__ACTION ITEM__:
Copy every line below precisely, leaving nothing out.

-------- DATASET ENTRIES --------

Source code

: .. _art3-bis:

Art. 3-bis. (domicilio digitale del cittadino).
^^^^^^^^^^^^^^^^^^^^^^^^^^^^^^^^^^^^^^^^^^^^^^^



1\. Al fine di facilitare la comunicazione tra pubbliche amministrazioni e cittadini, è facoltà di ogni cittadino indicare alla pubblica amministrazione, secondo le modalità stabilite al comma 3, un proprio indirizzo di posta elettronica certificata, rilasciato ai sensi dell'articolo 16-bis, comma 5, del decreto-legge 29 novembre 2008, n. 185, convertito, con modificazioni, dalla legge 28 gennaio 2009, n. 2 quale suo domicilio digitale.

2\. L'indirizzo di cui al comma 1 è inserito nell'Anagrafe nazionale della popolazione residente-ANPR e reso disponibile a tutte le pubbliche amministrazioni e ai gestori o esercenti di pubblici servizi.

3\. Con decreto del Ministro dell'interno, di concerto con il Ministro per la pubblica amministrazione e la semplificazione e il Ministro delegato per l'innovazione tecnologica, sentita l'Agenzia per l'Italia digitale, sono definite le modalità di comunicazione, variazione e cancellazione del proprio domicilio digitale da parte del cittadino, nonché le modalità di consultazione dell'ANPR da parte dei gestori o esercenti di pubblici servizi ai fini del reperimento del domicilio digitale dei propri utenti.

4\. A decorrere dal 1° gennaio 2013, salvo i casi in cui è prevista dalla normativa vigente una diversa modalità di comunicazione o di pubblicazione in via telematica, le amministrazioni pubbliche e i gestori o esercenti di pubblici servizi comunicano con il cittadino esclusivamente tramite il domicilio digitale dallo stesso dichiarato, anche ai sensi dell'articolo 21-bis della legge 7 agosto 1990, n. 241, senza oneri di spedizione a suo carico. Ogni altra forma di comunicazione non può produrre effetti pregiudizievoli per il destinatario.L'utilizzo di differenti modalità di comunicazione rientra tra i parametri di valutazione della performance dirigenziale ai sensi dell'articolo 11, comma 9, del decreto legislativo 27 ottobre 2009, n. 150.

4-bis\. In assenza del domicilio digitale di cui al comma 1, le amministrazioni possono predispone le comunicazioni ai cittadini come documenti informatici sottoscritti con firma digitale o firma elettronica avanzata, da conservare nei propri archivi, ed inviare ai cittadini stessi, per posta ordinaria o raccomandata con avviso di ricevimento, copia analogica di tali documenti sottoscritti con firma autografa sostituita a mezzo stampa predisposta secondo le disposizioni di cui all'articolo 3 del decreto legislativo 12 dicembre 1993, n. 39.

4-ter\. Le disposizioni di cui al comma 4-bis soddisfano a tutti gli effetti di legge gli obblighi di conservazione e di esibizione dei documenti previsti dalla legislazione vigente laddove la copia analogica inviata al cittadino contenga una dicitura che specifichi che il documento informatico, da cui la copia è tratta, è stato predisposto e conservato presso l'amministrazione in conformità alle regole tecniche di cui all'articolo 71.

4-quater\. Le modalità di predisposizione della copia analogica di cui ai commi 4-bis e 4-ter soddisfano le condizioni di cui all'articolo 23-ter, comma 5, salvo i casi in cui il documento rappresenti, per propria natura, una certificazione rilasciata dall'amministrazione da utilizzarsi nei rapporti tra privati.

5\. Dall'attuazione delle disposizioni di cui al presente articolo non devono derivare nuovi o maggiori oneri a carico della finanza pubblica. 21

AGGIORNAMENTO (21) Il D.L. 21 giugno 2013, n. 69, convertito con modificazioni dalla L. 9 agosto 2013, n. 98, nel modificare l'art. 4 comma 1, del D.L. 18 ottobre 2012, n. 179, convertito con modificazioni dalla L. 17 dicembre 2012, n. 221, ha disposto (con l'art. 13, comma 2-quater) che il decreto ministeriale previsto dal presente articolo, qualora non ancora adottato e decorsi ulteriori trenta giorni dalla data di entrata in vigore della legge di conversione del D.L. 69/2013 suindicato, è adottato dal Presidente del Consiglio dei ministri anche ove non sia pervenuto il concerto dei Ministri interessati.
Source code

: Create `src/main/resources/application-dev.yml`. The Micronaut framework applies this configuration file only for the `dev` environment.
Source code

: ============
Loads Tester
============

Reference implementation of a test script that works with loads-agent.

--------

__RESPONSE AREA__:
Source code

: .. _art3-bis:

Art. 3-bis. (domicilio digitale del cittadino).
^^^^^^^^^^^^^^^^^^^^^^^^^^^^^^^^^^^^^^^^^^^^^^^



1\. Al fine di facilitare la comunicazione tra pubbliche amministrazioni e cittadini, è facoltà di ogni cittadino indicare alla pubblica amministrazione, secondo le modalità stabilite al comma 3, un proprio indirizzo di posta elettronica certificata, rilasciato ai sensi dell'articolo 16-bis, comma 5, del decreto-legge 29 novembre 2008, n. 185, convertito, con modificazioni, dalla legge 28 gennaio 2009, n. 2 quale suo domicilio digitale.

2\. L'indirizzo di cui al comma 1 è inserito nell'Anagrafe nazionale della popolazione residente-ANPR e reso disponibile a tutte le pubbliche amministrazioni e ai gestori o esercenti di pubblici servizi.

3\. Con decreto del Ministro dell'interno, di concerto con il Ministro per la pubblica amministrazione e la semplificazione e il Ministro delegato per l'innovazione tecnologica, sentita l'Agenzia per l'Italia digitale, sono definite le modalità di comunicazione, variazione e cancellazione del proprio domicilio digitale da parte del cittadino, nonché le modalità di consultazione dell'ANPR da parte dei gestori o esercenti di pubblici servizi ai fini del reperimento del domicilio digitale dei propri utenti.

4\. A decorrere dal 1° gennaio 2013, salvo i casi in cui è prevista dalla normativa vigente una diversa modalità di comunicazione o di pubblicazione in via telematica, le amministrazioni pubbliche e i gestori o esercenti di pubblici servizi comunicano con il cittadino esclusivamente tramite il domicilio digitale dallo stesso dichiarato, anche ai sensi dell'articolo 21-bis della legge 7 agosto 1990, n. 241, senza oneri di spedizione a suo carico. Ogni altra forma di comunicazione non può produrre effetti pregiudizievoli per il destinatario.L'utilizzo di differenti modalità di comunicazione rientra tra i parametri di valutazione della performance dirigenziale ai sensi dell'articolo 11, comma 9, del decreto legislativo 27 ottobre 2009, n. 150.

4-bis\. In assenza del domicilio digitale di cui al comma 1, le amministrazioni possono predispone le comunicazioni ai cittadini come documenti informatici sottoscritti con firma digitale o firma elettronica avanzata, da conservare nei propri archivi, ed inviare ai cittadini stessi, per posta ordinaria o raccomandata con avviso di ricevimento, copia analogica di tali documenti sottoscritti con firma autografa sostituita a mezzo stampa predisposta secondo le disposizioni di cui all'articolo 3 del decreto legislativo 12 dicembre 1993, n. 39.

4-ter\. Le disposizioni di cui al comma 4-bis soddisfano a tutti gli effetti di legge gli obblighi di conservazione e di esibizione dei documenti previsti dalla legislazione vigente laddove la copia analogica inviata al cittadino contenga una dicitura che specifichi che il documento informatico, da cui la copia è tratta, è stato predisposto e conservato presso l'amministrazione in conformità alle regole tecniche di cui all'articolo 71.

4-quater\. Le modalità di predisposizione della copia analogica di cui ai commi 4-bis e 4-ter soddisfano le condizioni di cui all'articolo 23-ter, comma 5, salvo i casi in cui il documento rappresenti, per propria natura, una certificazione rilasciata dall'amministrazione da utilizzarsi nei rapporti tra privati.

5\. Dall'attuazione delle disposizioni di cui al presente articolo non devono derivare nuovi o maggiori oneri a carico della finanza pubblica. 21

AGGIORNAMENTO (21) Il D.L. 21 giugno 2013, n. 69, convertito con modificazioni dalla L. 9 agosto 2013, n. 98, nel modificare l'art. 4 comma 1, del D.L. 18 ottobre 2012, n. 179, convertito con modificazioni dalla L. 17 dicembre 2012, n. 221, ha disposto (con l'art. 13, comma 2-quater) che il decreto ministeriale previsto dal presente articolo, qualora non ancora adottato e decorsi ulteriori trenta giorni dalla data di entrata in vigore della legge di conversione del D.L. 69/2013 suindicato, è adottato dal Presidente del Consiglio dei ministri anche ove non sia pervenuto il concerto dei Ministri interessati.
Source code

: Create `src/main/resources/application-dev.yml`. The Micronaut framework applies this configuration file only for the `dev` environment.
Source code

: ============
Loads Tester
============

Reference implementation of a test script that works with loads-agent.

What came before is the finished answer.